▶

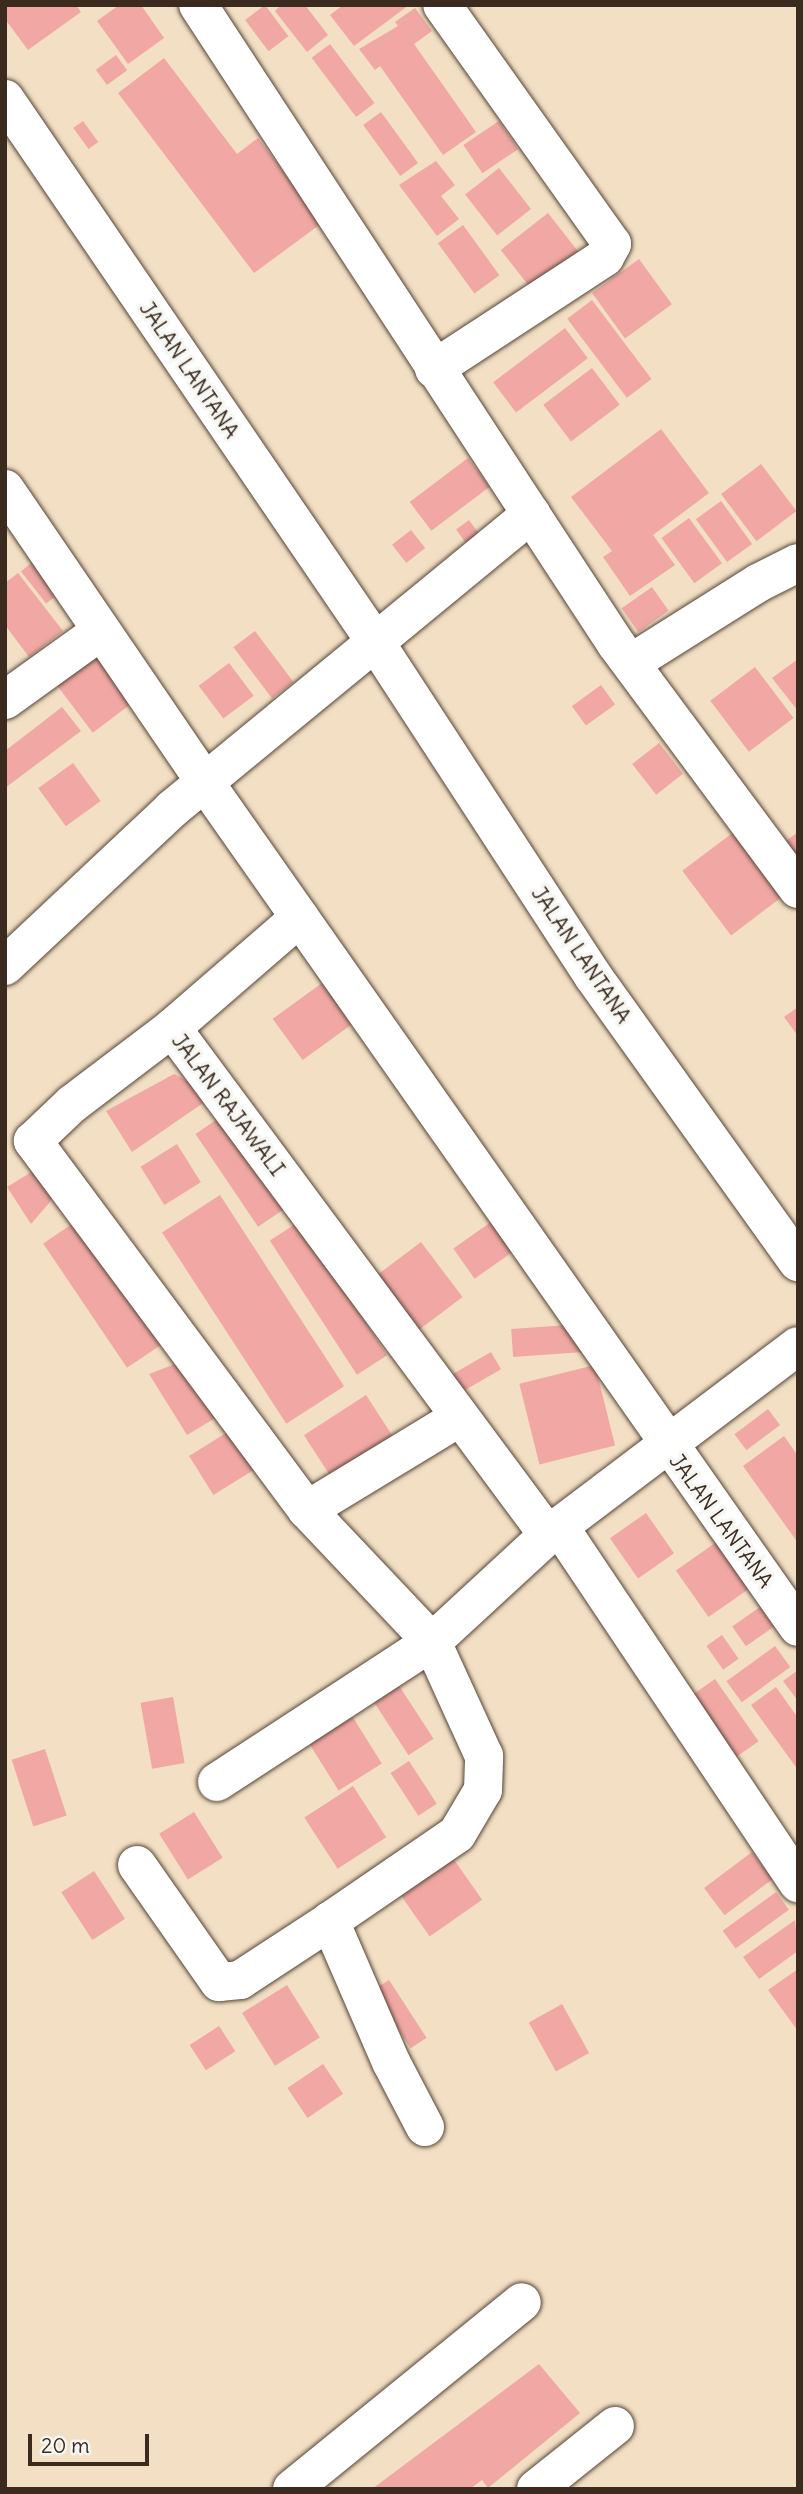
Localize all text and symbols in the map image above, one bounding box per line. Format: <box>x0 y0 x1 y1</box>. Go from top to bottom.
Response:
street label: JALAN LANTANA <box>134 297 244 443</box>
street label: JALAN LANTANA <box>526 882 636 1028</box>
street label: JALAN RAJAWALI <box>166 1029 290 1181</box>
street label: JALAN LANTANA <box>664 1449 778 1593</box>
scale bar <box>32 2420 152 2464</box>
text: 20 m <box>41 2432 90 2459</box>

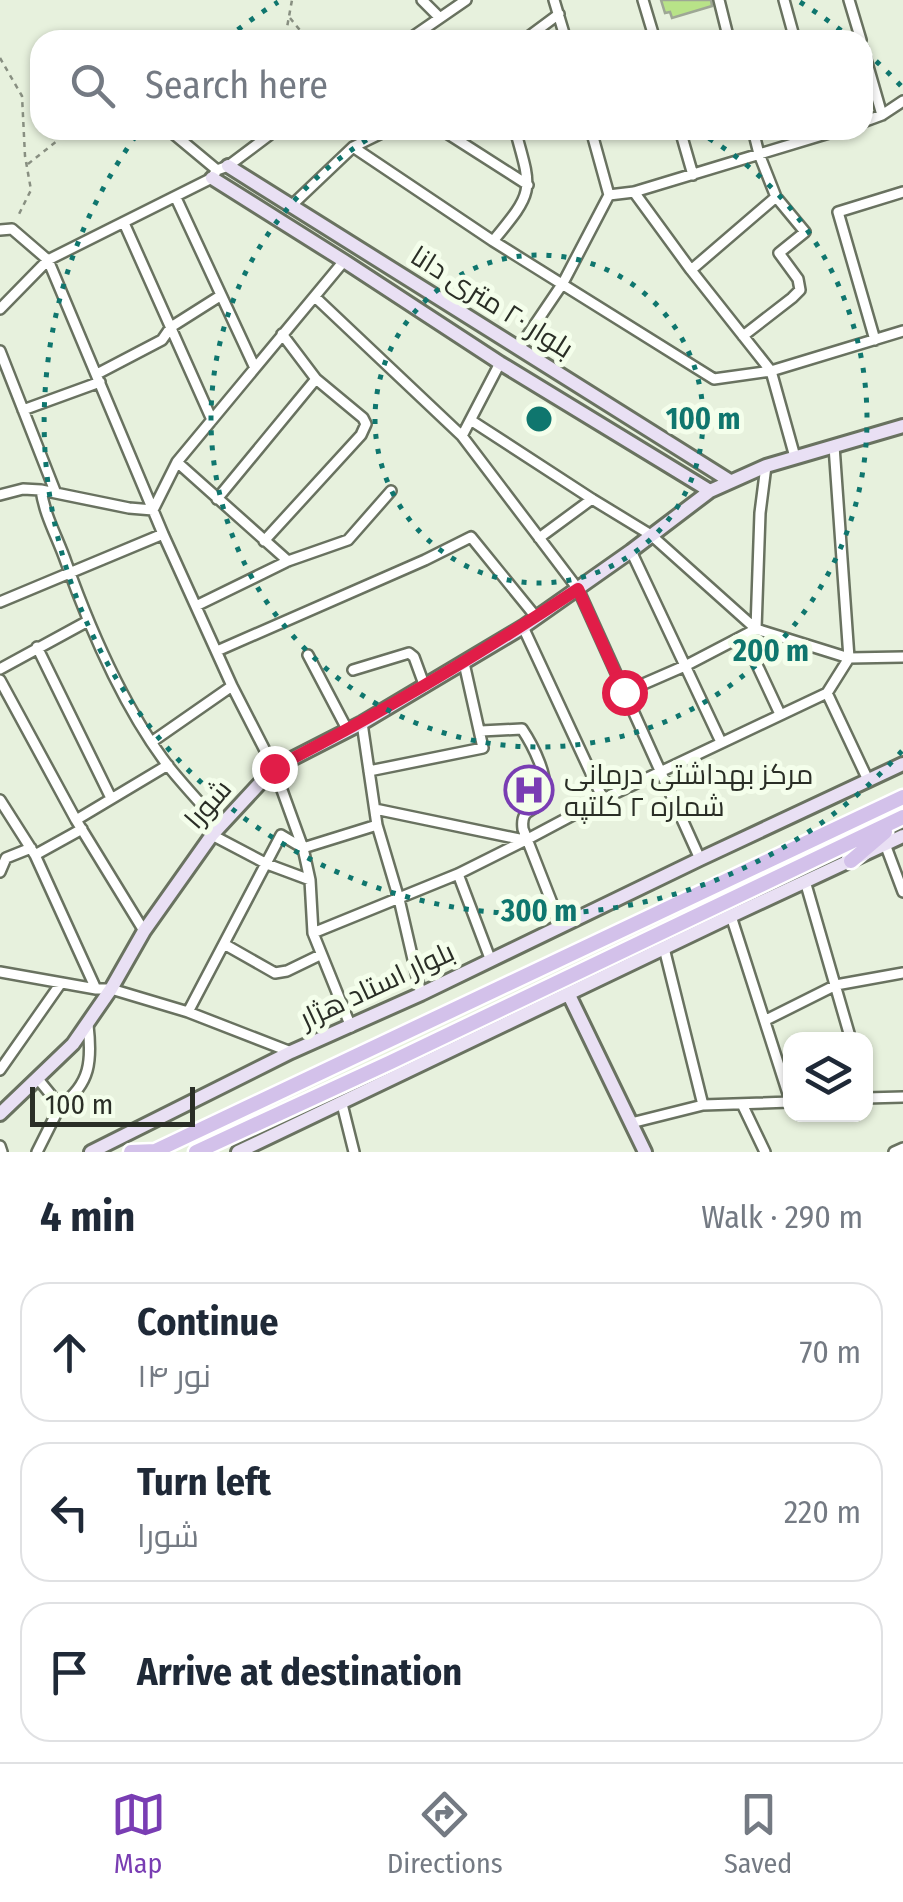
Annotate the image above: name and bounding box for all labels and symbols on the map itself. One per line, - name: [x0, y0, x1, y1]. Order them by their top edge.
- street label: بلوار ۲۰ متری دانا: [405, 239, 579, 365]
- centre of rings: [521, 401, 557, 437]
- text: 100 m: [666, 401, 740, 437]
- text: 200 m: [732, 633, 809, 669]
- route start: [602, 670, 648, 716]
- route end: [252, 746, 298, 792]
- place label: مرکز بهداشتی درمانی شماره ۲ کلتپه: [564, 758, 813, 824]
- hospital icon: مرکز بهداشتی درمانی شماره ۲ کلتپه: [503, 764, 555, 816]
- street label: شورا: [178, 773, 238, 835]
- text: 300 m: [500, 893, 577, 929]
- street label: بلوار استاد هژار: [293, 935, 459, 1036]
- scale bar: [30, 1082, 195, 1126]

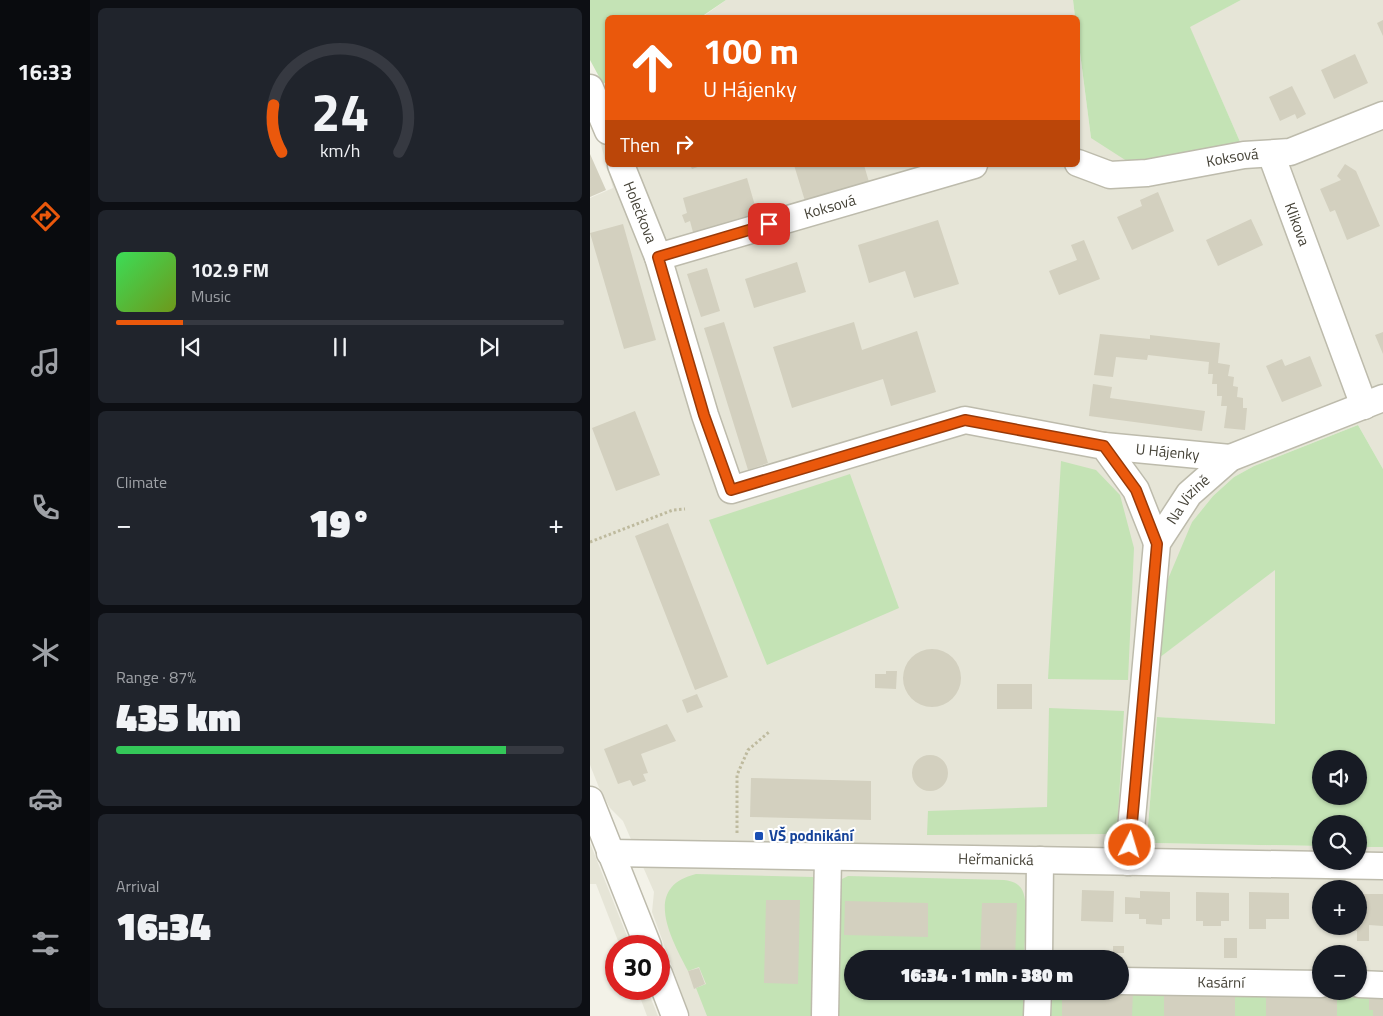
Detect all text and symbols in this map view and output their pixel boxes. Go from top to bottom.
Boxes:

◀

** Task item **
Since only the text is needed, retype the data above exactly and omit the pictures.

** Completed task **
Localize all text and symbols in the map image above, one bounding box per line. Format: <box>x0 y0 x1 y1</box>. Go from top to bottom.
Response:
street label: JALAN LANTANA <box>134 297 244 443</box>
street label: JALAN LANTANA <box>526 882 636 1028</box>
street label: JALAN RAJAWALI <box>166 1029 290 1181</box>
street label: JALAN LANTANA <box>664 1449 778 1593</box>
scale bar <box>32 2420 152 2464</box>
text: 20 m <box>41 2432 90 2459</box>

Annotate the image above: name and bounding box for all labels and symbols on the map itself. One per line, - name: [x0, y0, x1, y1]. Order them by their top edge.
- street label: بلوار ۲۰ متری دانا: [405, 239, 579, 365]
- centre of rings: [521, 401, 557, 437]
- text: 100 m: [666, 401, 740, 437]
- text: 200 m: [732, 633, 809, 669]
- route start: [602, 670, 648, 716]
- route end: [252, 746, 298, 792]
- place label: مرکز بهداشتی درمانی شماره ۲ کلتپه: [564, 758, 813, 824]
- hospital icon: مرکز بهداشتی درمانی شماره ۲ کلتپه: [503, 764, 555, 816]
- street label: شورا: [178, 773, 238, 835]
- text: 300 m: [500, 893, 577, 929]
- street label: بلوار استاد هژار: [293, 935, 459, 1036]
- scale bar: [30, 1082, 195, 1126]

Detect all text and symbols in this map view and output their pixel boxes. Go from top to bottom.
Boxes:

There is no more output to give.